A long-term care policy covers both nursing home care and home care. The daily benefit for home care is set at 50% of the nursing home daily benefit. If the nursing home benefit is $200/day, what is the daily home care benefit?

A$100/day
B$200/day — home care always equals the nursing home benefit
C$150/day
D$50/day
Explanation: Many LTC policies set the home care benefit as a percentage of the nursing home benefit (often 50% or 100%). At 50%, a $200/day nursing home benefit yields a $100/day home care benefit. Policies that pay 100% for both settings cost more but provide equal coverage regardless of where care is received.
Question 4 of 5

Which of the following LTC benefit periods would result in the HIGHEST premium?

AUnlimited (lifetime) benefit period
B2-year benefit period
C3-year benefit period
D5-year benefit period
Explanation: Longer benefit periods expose the insurer to greater potential claim costs, so they cost more in premium. An unlimited (lifetime) benefit period is the most expensive because the insurer must pay for as long as the insured needs care — potentially for decades. Most claims last 2–3 years; the unlimited period protects against catastrophically long claims.
Question 5 of 5

What is meant by "facility care" in an LTC policy?

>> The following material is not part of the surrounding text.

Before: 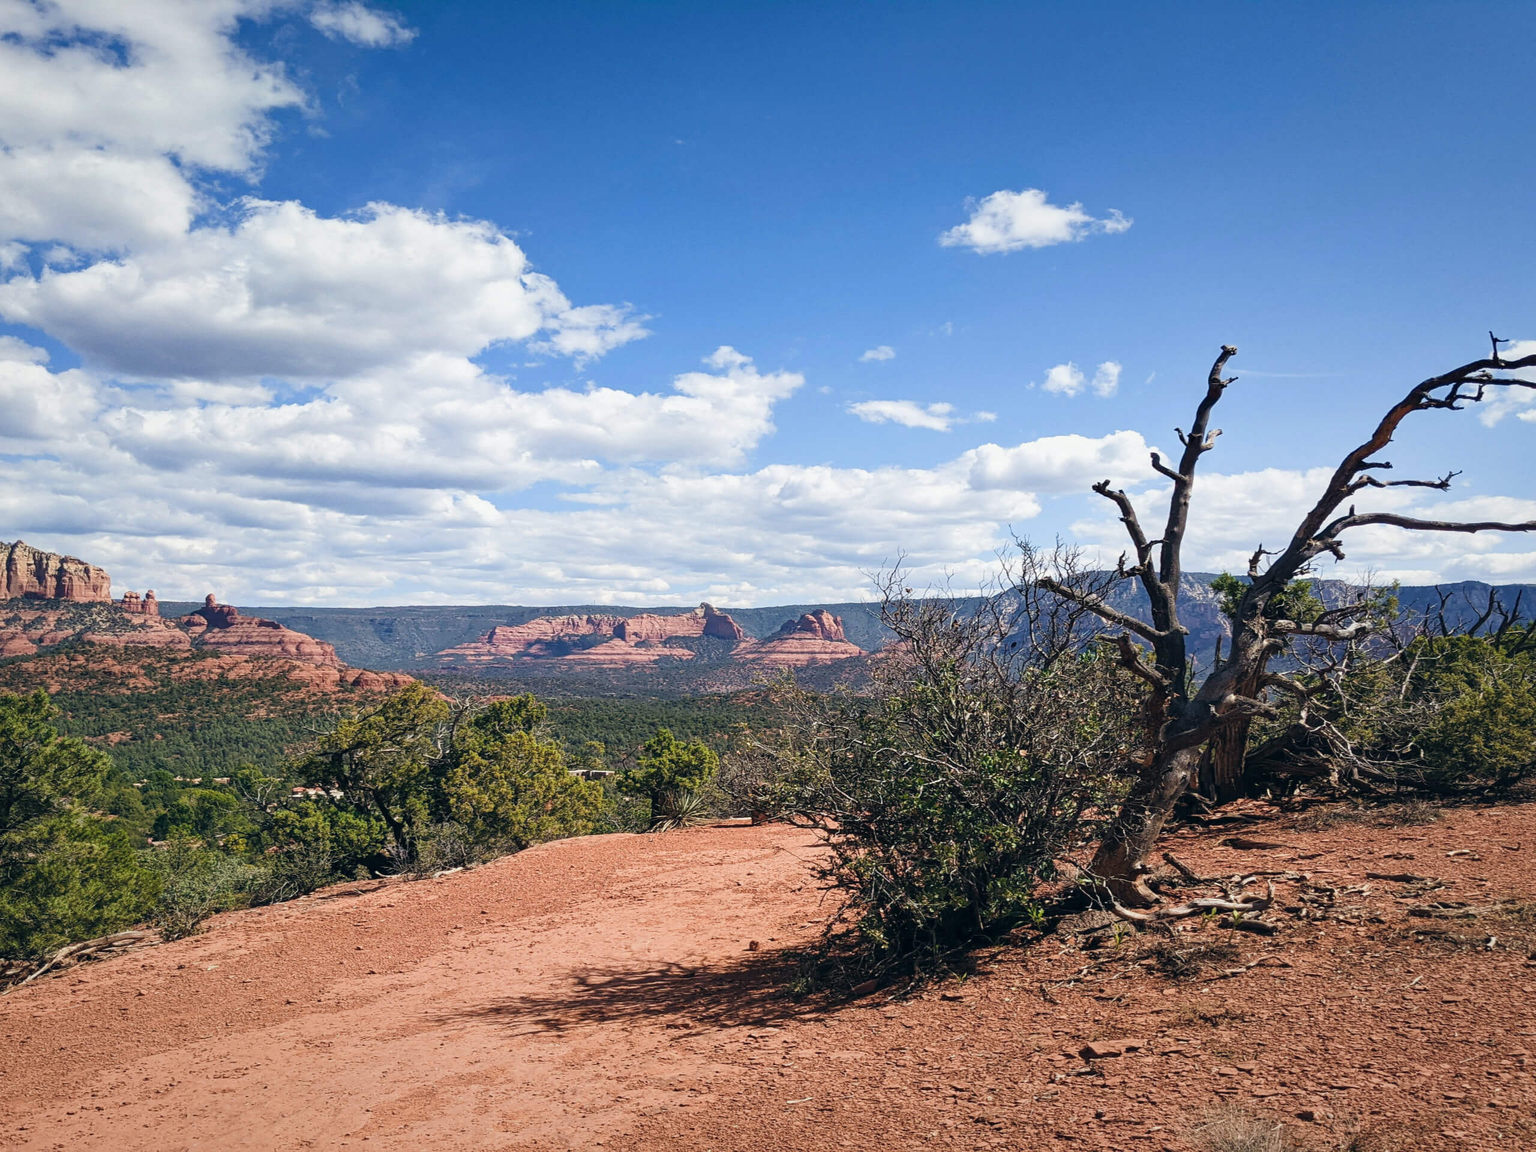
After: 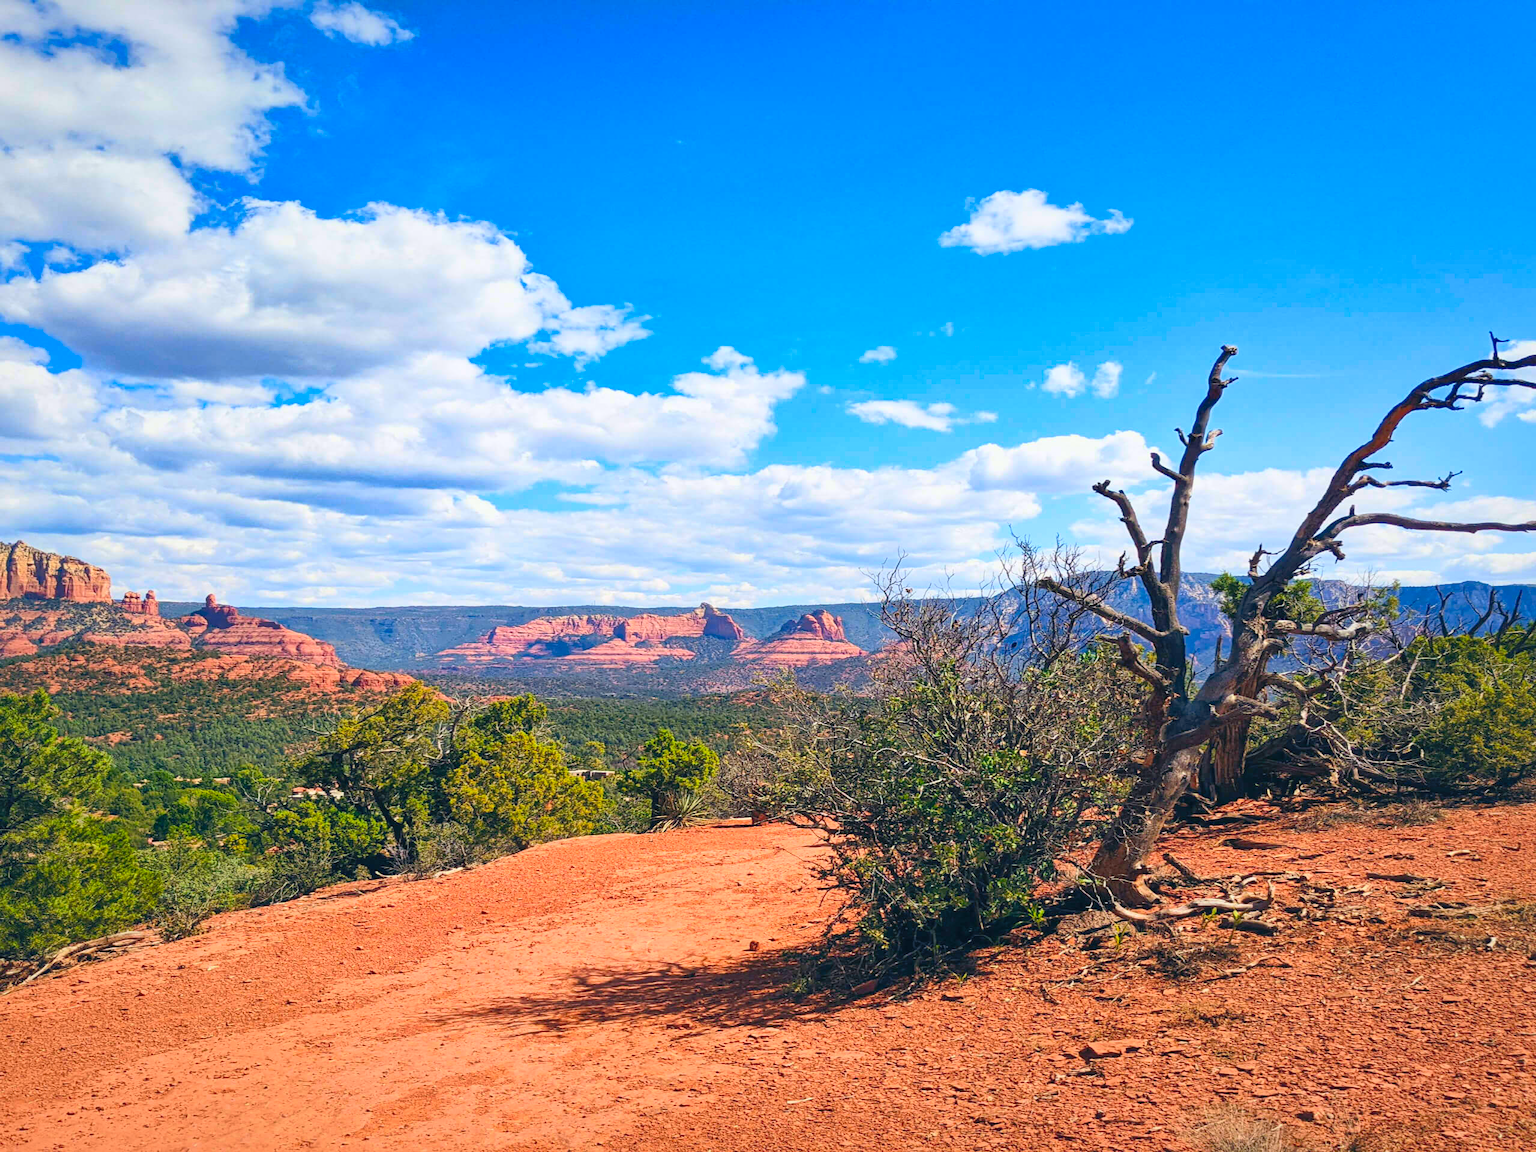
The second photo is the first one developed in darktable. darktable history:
contrast brightness saturation: contrast 0.205, brightness 0.192, saturation 0.783
shadows and highlights: shadows color adjustment 97.68%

ACare received in a licensed facility such as a nursing home, assisted living facility, or residential care facility for the elderly (RCFE)
BCare provided only in Medicare-certified skilled nursing facilities
CAny care that requires an overnight stay in a hospital
DCare provided in the insured's own home by a licensed home health agency
Explanation: Facility care refers to care received in a licensed care setting outside the home — nursing homes, assisted living facilities (ALFs), and residential care facilities for the elderly (RCFEs) in California. Home care is the separate alternative, covering services provided in the insured's own home or community settings.